Author: Leigh Anne Wilkes
Recipe type: Main Dish
- 2 lb. chuck roast
- 1 Tbsp canola oil
- 8 oz. chorizo sausage (no casings)
- 1 C chopped onion
- 2 tsp fresh garlic, minced
- 1 28 oz. canned diced tomatoes
- 1 or 2 chipotle peppers in adobo sauce, (canned) Seed and dice pepper (you will have leftover peppers)
- 1½ tsp oregano
- 1 tsp cumin
- sliced jalapenos, red onion and tortillas
- rice, optional
- Salt and pepper beef and add oil to a heavy pan or dutch oven. Heat over medium high heat.

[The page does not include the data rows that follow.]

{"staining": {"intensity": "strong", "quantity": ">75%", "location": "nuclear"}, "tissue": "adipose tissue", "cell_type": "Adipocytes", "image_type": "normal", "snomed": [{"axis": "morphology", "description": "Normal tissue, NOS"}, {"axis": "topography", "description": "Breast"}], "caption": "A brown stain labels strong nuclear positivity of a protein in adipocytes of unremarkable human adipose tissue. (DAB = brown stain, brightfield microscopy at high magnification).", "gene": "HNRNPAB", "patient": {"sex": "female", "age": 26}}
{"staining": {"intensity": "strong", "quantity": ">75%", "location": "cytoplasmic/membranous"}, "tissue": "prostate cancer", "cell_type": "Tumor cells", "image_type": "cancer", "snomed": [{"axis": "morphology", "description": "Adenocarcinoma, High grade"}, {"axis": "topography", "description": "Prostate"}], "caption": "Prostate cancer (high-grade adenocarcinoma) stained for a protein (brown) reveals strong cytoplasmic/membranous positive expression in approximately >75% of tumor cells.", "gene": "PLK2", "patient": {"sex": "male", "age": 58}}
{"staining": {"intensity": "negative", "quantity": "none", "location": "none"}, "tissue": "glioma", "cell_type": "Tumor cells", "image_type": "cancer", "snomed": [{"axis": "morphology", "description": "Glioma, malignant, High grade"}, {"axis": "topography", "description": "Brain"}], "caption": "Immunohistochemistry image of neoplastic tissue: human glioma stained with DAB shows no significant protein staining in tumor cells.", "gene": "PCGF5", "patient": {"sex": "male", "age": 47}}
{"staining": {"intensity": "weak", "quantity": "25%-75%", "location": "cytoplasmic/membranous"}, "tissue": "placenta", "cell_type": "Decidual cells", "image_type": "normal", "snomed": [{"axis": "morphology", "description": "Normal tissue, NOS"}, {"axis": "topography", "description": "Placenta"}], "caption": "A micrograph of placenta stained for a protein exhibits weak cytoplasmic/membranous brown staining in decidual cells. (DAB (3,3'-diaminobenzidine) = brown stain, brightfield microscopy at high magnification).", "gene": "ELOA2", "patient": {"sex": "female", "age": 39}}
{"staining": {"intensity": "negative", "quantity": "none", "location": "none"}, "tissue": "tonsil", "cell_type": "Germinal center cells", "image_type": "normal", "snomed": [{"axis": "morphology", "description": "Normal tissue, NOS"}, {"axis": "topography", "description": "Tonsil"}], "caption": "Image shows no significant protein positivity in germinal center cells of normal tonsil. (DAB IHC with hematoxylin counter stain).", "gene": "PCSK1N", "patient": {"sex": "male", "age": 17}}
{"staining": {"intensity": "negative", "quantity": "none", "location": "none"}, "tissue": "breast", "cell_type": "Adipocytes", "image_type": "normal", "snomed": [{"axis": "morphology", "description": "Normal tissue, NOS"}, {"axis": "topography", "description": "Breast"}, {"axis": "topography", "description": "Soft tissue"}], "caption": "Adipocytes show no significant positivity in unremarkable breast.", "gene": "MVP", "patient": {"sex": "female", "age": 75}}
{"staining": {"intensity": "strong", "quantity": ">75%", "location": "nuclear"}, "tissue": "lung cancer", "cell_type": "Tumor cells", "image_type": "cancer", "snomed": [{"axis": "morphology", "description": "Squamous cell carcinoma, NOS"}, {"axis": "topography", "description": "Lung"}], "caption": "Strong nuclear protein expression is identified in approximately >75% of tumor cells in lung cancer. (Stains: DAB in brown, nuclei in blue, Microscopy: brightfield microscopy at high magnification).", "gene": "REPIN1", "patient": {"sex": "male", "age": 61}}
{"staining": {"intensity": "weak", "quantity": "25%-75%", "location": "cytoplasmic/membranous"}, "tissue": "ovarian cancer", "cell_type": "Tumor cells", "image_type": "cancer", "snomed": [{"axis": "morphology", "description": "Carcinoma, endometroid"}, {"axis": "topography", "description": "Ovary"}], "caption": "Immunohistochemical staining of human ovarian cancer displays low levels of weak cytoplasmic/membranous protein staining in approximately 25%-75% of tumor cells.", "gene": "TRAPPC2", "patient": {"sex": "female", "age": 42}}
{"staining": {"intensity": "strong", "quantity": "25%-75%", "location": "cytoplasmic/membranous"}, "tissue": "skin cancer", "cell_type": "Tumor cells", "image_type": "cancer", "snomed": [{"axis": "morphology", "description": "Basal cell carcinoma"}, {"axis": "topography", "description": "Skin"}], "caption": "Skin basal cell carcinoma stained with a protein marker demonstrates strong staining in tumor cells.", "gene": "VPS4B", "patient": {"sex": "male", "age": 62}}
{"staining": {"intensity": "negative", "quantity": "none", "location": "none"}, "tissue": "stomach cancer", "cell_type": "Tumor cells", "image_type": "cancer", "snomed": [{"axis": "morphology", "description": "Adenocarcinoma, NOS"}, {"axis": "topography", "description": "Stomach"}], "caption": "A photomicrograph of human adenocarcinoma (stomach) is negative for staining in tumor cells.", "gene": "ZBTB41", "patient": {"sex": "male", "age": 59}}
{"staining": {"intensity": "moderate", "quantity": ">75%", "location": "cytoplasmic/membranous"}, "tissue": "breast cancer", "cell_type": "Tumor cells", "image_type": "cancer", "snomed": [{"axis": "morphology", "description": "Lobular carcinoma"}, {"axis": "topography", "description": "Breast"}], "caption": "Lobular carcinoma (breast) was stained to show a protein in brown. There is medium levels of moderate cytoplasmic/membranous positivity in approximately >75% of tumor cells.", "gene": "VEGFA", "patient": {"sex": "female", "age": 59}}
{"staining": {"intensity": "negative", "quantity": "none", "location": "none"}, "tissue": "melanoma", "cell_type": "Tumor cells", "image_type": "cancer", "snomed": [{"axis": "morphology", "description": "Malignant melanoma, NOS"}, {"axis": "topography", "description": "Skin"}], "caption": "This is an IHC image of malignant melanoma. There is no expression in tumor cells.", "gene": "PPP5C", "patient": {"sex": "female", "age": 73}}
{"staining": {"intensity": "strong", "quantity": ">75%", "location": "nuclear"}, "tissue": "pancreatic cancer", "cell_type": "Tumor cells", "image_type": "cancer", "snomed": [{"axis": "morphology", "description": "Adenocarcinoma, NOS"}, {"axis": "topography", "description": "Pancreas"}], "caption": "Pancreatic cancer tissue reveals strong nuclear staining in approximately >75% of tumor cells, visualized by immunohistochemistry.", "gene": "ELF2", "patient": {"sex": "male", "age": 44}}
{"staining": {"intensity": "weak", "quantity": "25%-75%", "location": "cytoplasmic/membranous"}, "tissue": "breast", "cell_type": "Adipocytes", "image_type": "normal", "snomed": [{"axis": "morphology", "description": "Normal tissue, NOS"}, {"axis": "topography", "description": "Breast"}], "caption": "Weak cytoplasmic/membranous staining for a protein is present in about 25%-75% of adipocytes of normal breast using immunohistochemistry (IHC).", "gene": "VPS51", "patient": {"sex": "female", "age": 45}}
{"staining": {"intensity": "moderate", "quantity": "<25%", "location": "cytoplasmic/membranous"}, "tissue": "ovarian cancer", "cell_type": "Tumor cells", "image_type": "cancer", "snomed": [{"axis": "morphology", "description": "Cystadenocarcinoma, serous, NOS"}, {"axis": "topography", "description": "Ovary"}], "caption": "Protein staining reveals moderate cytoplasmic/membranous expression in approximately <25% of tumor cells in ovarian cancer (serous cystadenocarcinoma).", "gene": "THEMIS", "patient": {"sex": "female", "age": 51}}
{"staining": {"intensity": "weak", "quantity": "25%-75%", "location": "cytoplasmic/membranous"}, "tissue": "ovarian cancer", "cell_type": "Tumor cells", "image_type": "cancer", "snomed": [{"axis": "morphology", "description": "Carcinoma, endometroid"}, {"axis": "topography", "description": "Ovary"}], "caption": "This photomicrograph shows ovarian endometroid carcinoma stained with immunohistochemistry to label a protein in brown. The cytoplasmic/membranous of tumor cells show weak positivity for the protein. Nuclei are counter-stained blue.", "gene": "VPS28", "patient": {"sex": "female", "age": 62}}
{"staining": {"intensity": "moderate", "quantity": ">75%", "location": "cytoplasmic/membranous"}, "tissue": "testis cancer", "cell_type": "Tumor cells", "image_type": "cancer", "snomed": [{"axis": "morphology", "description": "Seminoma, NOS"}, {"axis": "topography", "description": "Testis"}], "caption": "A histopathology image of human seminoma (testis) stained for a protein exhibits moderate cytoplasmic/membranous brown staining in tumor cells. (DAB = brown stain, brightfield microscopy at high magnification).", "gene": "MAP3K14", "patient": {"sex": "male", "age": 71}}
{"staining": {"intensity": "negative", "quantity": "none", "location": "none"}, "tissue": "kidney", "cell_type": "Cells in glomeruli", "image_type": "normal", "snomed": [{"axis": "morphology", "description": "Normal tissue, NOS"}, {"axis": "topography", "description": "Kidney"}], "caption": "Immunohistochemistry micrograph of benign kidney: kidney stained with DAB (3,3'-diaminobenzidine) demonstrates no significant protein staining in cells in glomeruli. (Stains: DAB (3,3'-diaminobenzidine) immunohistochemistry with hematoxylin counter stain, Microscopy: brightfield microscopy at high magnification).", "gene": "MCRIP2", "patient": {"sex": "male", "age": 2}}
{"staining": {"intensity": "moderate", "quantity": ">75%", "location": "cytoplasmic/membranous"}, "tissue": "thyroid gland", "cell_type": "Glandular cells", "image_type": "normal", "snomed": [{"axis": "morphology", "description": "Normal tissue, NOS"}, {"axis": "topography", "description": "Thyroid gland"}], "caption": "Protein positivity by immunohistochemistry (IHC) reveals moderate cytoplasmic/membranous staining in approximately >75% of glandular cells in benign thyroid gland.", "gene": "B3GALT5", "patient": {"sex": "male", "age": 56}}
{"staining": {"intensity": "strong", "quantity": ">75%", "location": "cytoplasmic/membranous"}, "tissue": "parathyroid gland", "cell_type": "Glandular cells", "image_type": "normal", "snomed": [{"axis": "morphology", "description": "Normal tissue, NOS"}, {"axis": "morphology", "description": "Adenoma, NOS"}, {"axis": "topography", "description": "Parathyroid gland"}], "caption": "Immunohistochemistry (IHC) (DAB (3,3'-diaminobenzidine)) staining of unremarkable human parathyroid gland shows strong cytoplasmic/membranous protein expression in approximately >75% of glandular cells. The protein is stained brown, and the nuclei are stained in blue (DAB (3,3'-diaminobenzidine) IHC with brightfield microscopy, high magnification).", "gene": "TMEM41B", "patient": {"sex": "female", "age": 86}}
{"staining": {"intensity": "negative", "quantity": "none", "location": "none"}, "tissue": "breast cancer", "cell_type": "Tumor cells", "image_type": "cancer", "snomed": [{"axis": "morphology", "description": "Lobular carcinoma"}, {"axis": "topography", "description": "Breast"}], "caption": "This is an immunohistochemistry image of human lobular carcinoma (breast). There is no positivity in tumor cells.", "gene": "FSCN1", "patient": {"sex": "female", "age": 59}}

- Add meat and sear or brown on each side.
- Add enough water to cover the meat. Bring to a boil and then simmer, partially covered for about 1 hour or until meat is tender.
- Remove from liquid but reserve 1½ cups. Cool meat until you are able to slice it into small, thin pieces.
- In the same pan cook the sausage, onion and garlic until browned.
- Drain sausage on paper towel or place in collander and run water over it to remove the grease.
- Add drained sausage and beef back into pan.
- Add reserved liquid, tomatoes, chipotle peppers, oregano and cumin.
- Bring to a boil and reduce to a simmer. Cook uncovered for 15 minutes.
- Serve on tortillas with sliced jalapenos and red onion. Can also be served with rice.